All the leaders of capitalism, economists, financiers, politicians, are at sixes and sevens. Many would-be reformers of capitalism (including many on the Left) urge that if only the capitalists would pay higher wages to the workers, enabling them to buy more of what they produce, there would be no crisis. This is utopian nonsense, which ignores the inevitable laws of capitalism — the drive for profits, and the drive of competition. The drive of capitalism is always to increase its profits by every possible means, to increase its surplus, not to decrease it. Individual capitalists may talk of the “gospel" of high wages in the hope of securing a larger market for their goods. But the actual drive of capitalism as a whole is the opposite. The force of competition compels every capitalist to cheapen costs of production, to extract more output per worker for less return, to cut wages. It conceals the real process of capitalism at work. Capitalism has no solution. The most the capitalists can see is to wait amid the general misery until the universal stagnation, destruction and stoppage of production has produced such a vacuum that “demand” will again arise, beginning a new trade cycle, and leading to a new and greater crisis. But of any attempt to organise the growing productive power to meet human needs — the question does not even enter into their heads; it cannot arise within the conditions of capitalism.

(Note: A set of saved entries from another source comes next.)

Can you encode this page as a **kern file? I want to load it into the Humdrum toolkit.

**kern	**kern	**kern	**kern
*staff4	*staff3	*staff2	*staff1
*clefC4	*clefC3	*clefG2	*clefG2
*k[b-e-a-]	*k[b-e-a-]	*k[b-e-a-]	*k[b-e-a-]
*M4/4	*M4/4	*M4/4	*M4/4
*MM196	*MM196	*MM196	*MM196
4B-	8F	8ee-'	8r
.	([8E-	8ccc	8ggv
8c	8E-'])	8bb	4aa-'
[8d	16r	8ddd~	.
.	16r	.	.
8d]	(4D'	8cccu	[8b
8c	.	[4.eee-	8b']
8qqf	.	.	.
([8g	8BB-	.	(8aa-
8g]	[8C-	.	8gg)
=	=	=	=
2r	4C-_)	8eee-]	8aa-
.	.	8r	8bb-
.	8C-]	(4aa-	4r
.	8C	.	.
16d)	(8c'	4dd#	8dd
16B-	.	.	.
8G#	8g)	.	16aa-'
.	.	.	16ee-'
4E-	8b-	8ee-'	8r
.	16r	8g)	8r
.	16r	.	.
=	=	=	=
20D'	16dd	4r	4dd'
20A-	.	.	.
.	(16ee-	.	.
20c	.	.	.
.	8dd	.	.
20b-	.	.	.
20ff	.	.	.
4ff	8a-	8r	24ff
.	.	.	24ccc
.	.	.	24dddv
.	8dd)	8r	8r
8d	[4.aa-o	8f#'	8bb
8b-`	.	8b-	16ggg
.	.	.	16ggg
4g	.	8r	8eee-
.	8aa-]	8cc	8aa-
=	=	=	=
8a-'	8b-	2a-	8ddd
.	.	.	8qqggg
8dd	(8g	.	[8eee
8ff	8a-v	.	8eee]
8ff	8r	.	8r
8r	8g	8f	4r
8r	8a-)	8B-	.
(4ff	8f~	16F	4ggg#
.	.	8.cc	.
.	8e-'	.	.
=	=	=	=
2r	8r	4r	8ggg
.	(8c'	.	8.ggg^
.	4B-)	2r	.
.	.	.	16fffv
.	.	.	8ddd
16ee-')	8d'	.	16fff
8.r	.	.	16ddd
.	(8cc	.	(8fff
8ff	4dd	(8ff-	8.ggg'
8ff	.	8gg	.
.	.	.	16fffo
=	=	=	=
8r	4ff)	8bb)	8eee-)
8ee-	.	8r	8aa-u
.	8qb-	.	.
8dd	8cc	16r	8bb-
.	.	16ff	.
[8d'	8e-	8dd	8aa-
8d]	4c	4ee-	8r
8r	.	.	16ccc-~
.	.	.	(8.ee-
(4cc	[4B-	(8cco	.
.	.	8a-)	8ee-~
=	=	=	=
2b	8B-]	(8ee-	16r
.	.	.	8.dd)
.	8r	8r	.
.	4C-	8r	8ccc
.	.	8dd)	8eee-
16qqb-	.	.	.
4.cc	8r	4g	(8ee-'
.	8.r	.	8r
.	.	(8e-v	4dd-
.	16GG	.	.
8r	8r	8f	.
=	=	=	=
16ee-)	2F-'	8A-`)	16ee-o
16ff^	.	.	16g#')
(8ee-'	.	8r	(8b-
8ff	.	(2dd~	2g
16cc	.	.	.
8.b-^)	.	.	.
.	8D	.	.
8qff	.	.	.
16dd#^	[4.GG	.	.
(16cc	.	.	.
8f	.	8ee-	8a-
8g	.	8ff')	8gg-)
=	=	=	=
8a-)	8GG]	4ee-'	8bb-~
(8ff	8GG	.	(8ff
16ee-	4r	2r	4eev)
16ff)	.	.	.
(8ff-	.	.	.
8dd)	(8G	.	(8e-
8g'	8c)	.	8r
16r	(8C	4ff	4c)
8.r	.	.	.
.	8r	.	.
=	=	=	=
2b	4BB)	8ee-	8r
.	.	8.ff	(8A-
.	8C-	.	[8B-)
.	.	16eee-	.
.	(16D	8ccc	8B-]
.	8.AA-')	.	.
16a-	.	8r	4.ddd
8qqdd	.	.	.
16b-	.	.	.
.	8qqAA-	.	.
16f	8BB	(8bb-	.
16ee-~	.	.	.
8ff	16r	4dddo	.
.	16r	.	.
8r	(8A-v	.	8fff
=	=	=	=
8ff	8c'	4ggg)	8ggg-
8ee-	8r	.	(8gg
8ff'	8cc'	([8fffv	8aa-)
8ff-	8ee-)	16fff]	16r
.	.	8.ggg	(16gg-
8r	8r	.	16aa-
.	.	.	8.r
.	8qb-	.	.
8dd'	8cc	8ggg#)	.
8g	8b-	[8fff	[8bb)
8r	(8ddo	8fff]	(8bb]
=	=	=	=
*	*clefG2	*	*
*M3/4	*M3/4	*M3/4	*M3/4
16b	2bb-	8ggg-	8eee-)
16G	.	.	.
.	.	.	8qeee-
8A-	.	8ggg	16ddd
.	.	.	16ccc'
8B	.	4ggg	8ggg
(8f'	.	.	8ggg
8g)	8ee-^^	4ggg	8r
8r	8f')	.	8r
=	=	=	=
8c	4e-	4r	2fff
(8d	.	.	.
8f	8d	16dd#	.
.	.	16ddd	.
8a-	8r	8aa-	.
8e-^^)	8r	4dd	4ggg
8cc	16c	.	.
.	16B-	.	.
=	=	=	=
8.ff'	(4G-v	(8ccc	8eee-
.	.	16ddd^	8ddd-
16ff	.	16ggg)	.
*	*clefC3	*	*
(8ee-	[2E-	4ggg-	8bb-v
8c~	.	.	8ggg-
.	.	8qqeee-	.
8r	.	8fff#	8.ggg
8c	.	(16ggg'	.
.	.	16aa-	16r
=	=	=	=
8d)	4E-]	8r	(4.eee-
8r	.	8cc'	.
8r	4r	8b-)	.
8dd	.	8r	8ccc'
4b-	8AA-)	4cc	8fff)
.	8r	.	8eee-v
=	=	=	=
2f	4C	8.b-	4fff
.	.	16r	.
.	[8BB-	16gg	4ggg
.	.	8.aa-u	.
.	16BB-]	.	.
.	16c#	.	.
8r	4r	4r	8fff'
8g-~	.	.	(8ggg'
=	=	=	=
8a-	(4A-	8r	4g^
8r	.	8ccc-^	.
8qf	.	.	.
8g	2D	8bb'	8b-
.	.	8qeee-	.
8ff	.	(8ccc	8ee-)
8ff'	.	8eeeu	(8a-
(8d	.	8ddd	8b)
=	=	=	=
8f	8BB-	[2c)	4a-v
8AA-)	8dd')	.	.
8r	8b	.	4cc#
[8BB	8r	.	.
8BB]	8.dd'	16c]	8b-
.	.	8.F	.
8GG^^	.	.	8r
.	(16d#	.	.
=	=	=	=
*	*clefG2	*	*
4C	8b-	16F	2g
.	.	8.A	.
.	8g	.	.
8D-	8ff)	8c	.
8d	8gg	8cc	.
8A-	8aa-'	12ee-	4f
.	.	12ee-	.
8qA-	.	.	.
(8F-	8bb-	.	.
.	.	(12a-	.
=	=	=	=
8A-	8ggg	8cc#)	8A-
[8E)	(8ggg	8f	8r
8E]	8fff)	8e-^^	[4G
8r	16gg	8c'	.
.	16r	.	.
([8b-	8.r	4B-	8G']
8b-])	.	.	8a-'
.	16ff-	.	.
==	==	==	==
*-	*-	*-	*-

Capitalism to-day is no longer willing to grant concessions to the workers, on the contrary finds itself compelled to withdraw existing concessions, to make new attacks, to worsen conditions.  To enforce worsened conditions on the workers in order to save capitalism has been the role of the Labour Governments. The Left proclaim their “opposition” to the Labour Party policy and advocate so-called “socialist” alternatives. But on examination their policy will be found to be only the old policy of the Old Labour Party, dressed up in new clothes. Although they speak roundly of “socialism” against “capitalism,” they do not propose the overthrow of capitalism, the working-class conquest of power, the expropriation of the capitalists; their basis is still the same basis of capitalism, of the capitalist State, and therefore the outcome can only be the same. In the end where will all the policies of capitalism lead? They will not solve the crisis. On the contrary, the more they increase the impoverishment of the workers, the more they increase competitive power, the more they intensify the crisis. The same types of policy are pursued by all the capitalists. The only viable proposal for change is the reorganisation of capitalism.

Only socialism can bring the solution. Only socialism can cut through the bonds of capitalist property rights and organise production to meet human needs. Once capitalism is overthrown, then and only then can production be organised in common for all, and every increase in production bring increasing abundance and leisure for all. This is the aim of the working-class revolution. Only the organised working-class can fight and destroy the power of the capitalist class, can drive the capitalists from possession, can organise social production. The capitalists and their propagandist reformists, try to frighten the workers from revolution by holding before them the spectre that revolution means civil war violence and starvation and that the workers depend on capitalism for their existence. The contrary is the truth. Already millions are unemployed or under-employed,  brought down to the barest subsistence basis. Deprivation spreads and the demand for food banks grow.

The issue of class-power, the issue of capitalism or socialism draws close. Forward to the social revolution! There is no time to lose. To-day the workers are mobilising their forces to meet the new capitalist attacks. The spirit of fight is rising in the working-class. Forward to the fight for socialism!